As a tenant, you can simply move out, if the landlord doesn't keep the property in good repair.

And if you pay your rent on time, chances are, the landlord won't care if you want to put a door mat in front of your unit.  A condo board will harass you to no end on such petty issues.

Ask anyone who owns a condo how they like it.  Chances are, they will bend your ear for hours about angry Condo Board meetings, decisions poorly made, and staggering condos fees and $10,000 "special assessments".

Ask the same person RENTING a condo in the same development, and chances are, they will say it is a nice place to live - they are insulated from all the bullshit that owners have to deal with.

Condos change value rapidly - escalating in a strong market and then tanking in a weak one.  You can really lose your shirt on a Condo.  And if lawsuits develop, well, market values can go all the way down to nearly nothing.

Frankly, I can see very few instances where owning a Condo makes any sense at all.  There is no great savings, and in most cases, owners are paying more than renters to live there.  If you are buying a Condo because "it is the only thing we can afford" think carefully about renting for a few more years and saving up to buy a house instead.  

The main thing in analyzing all of these factors is to be detached, analytical, and honest with yourself.  Take emotion out of the picture.  Are you buying a place so you can have bragging rights to being a "homeowner" and feel ashamed to be renting?  You'd be surprised how many people do this.  And women are more often victims to this than men.   If your girlfriends at work all have "look at me!" houses, then maybe you start to think you "deserve" one, too, just to show them you are not poor.  That is a horrible reason to buy anything and a sure-fire way to go broke.

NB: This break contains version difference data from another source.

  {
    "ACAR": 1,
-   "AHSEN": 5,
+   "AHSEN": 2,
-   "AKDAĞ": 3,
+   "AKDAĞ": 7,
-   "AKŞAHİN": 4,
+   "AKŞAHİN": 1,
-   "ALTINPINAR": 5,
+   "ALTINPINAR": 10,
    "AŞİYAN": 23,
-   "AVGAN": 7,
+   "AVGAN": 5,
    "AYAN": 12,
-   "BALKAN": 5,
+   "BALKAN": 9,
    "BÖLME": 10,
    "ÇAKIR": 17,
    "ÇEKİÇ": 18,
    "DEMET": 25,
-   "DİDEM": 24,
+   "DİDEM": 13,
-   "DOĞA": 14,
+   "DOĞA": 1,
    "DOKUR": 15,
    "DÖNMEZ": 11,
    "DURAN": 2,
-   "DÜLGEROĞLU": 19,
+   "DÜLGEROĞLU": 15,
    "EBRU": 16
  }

Are you buying a house based on how nice it looks and some fantasies you have about the house?  If so, perhaps you really need to think about this.  A house is a thing - a place to stay out of the rain and wind - and little more.  Getting emotionally wrapped up in  a "home" makes little sense - and yet Real Estate Agents are the first to spout the blarney about HOME ownership (instead of HOUSE ownership) and push the idea that this building your are buying will become some sort of family homestead or nest for you and your family.

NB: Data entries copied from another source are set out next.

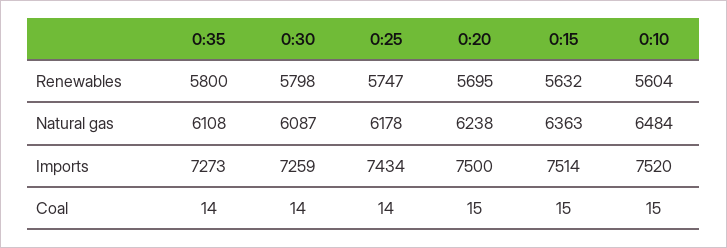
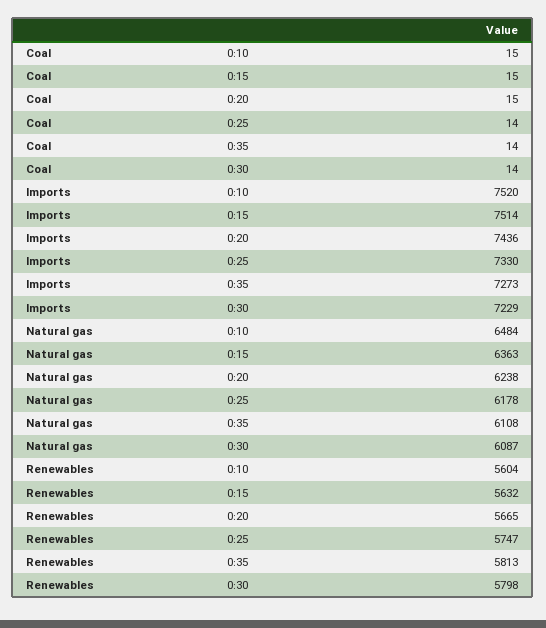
  {
    "0:35": {
-     "Renewables": 5800,
+     "Renewables": 5813,
      "Natural gas": 6108,
      "Imports": 7273,
      "Coal": 14
    },
    "0:30": {
      "Renewables": 5798,
      "Natural gas": 6087,
-     "Imports": 7259,
+     "Imports": 7229,
      "Coal": 14
    },
    "0:25": {
      "Renewables": 5747,
      "Natural gas": 6178,
-     "Imports": 7434,
+     "Imports": 7330,
      "Coal": 14
    },
    "0:20": {
-     "Renewables": 5695,
+     "Renewables": 5665,
      "Natural gas": 6238,
-     "Imports": 7500,
+     "Imports": 7436,
      "Coal": 15
    },
    "0:15": {
      "Renewables": 5632,
      "Natural gas": 6363,
      "Imports": 7514,
      "Coal": 15
    },
    "0:10": {
      "Renewables": 5604,
      "Natural gas": 6484,
      "Imports": 7520,
      "Coal": 15
    }
  }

It may very well be that, but thinking in those terms is one sure way to get completely screwed.

Our government, of course, pushes the "American Dream of Home Ownership" on policy grounds.  Such tax incentives help the home building industry.  And the idea of people having an equity stake in their neighborhoods is thought to promote better neighborhoods and reduce slums.

But I am not sure that is true, either.  There are apartment buildings on Park Avenue that are hardly slums, and yet everyone in the building rents.  And there are homes occupied by owners in the ghetto that are falling down around them.

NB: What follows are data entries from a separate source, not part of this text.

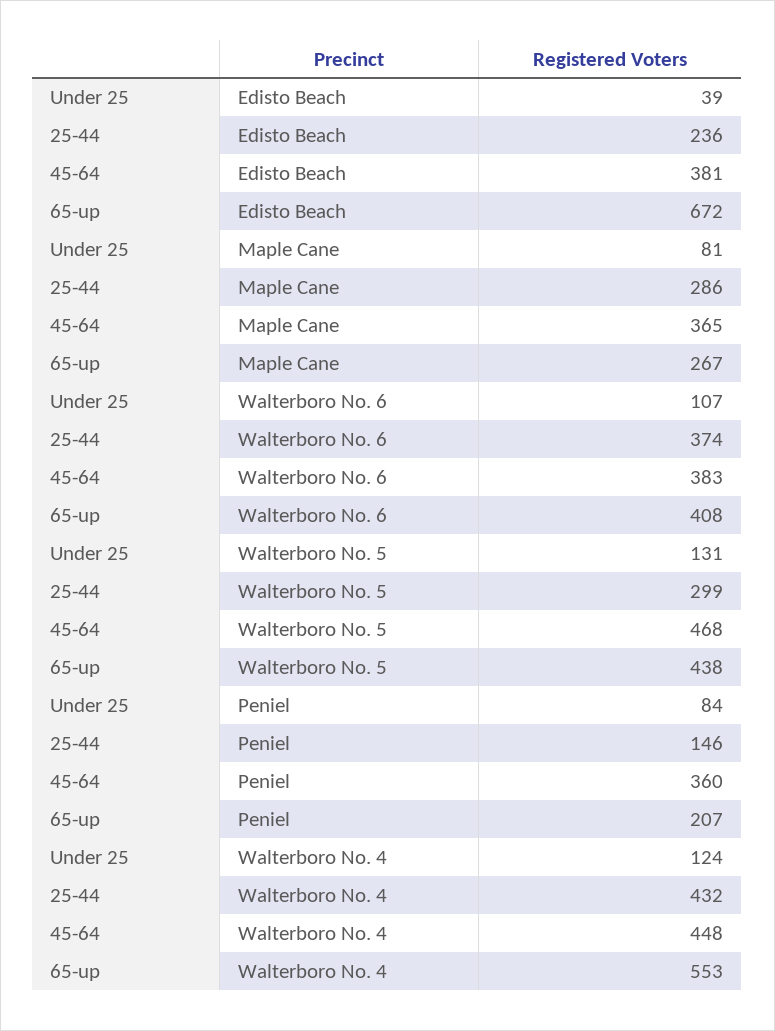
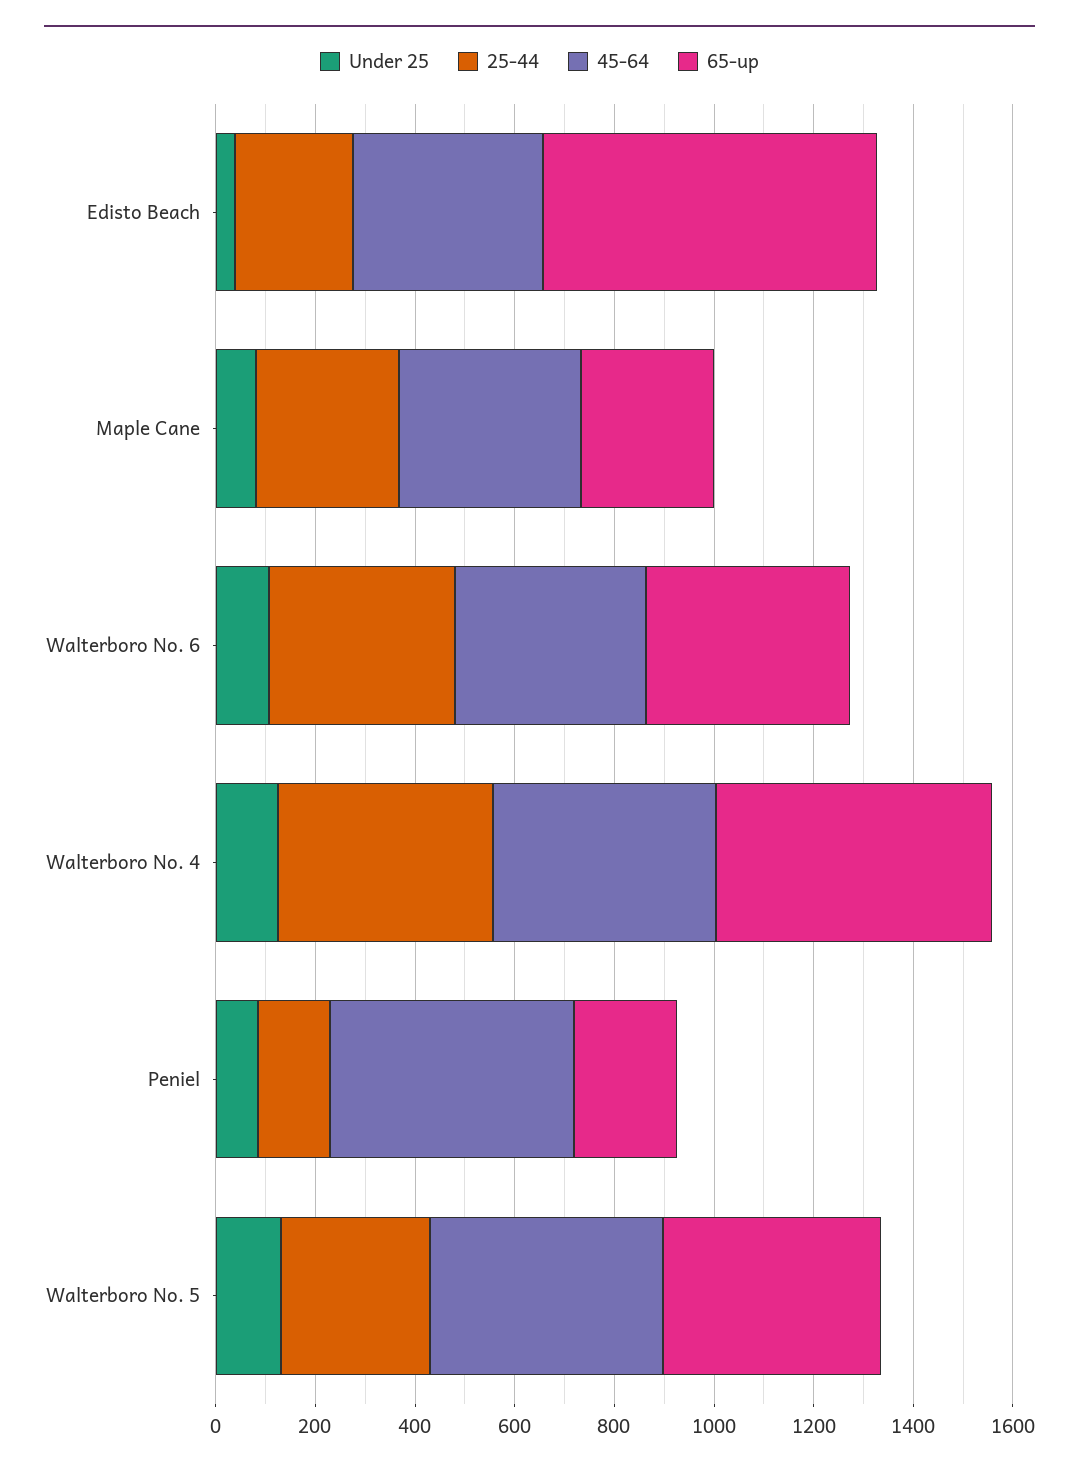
  {
    "Under 25": {
      "Edisto Beach": 39,
      "Maple Cane": 81,
      "Walterboro No. 6": 107,
      "Walterboro No. 5": 131,
      "Peniel": 84,
      "Walterboro No. 4": 124
    },
    "25-44": {
      "Edisto Beach": 236,
      "Maple Cane": 286,
      "Walterboro No. 6": 374,
      "Walterboro No. 5": 299,
      "Peniel": 146,
      "Walterboro No. 4": 432
    },
    "45-64": {
      "Edisto Beach": 381,
      "Maple Cane": 365,
      "Walterboro No. 6": 383,
      "Walterboro No. 5": 468,
-     "Peniel": 360,
+     "Peniel": 500,
      "Walterboro No. 4": 448
    },
    "65-up": {
      "Edisto Beach": 672,
      "Maple Cane": 267,
      "Walterboro No. 6": 408,
      "Walterboro No. 5": 438,
      "Peniel": 207,
      "Walterboro No. 4": 553
    }
  }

Slumlords often buy homes for cheap, rent them out for whatever they can get, and then walk away after a few years as the properties fall apart.   These are usually older buildings where repair costs would dwarf the resale value of the property, and oftentimes the properties are worth little to begin with.  Taking poor people and selling them such nightmares is not an "answer" to slumlording.  Of course, public housing projects aren't the answer, either.

I think, though, regardless of political or policy implications, renting versus buying is a personal decision that you should approach logically - and not let the hoopla of the industry - or politicians, or your neighbors, get in the way.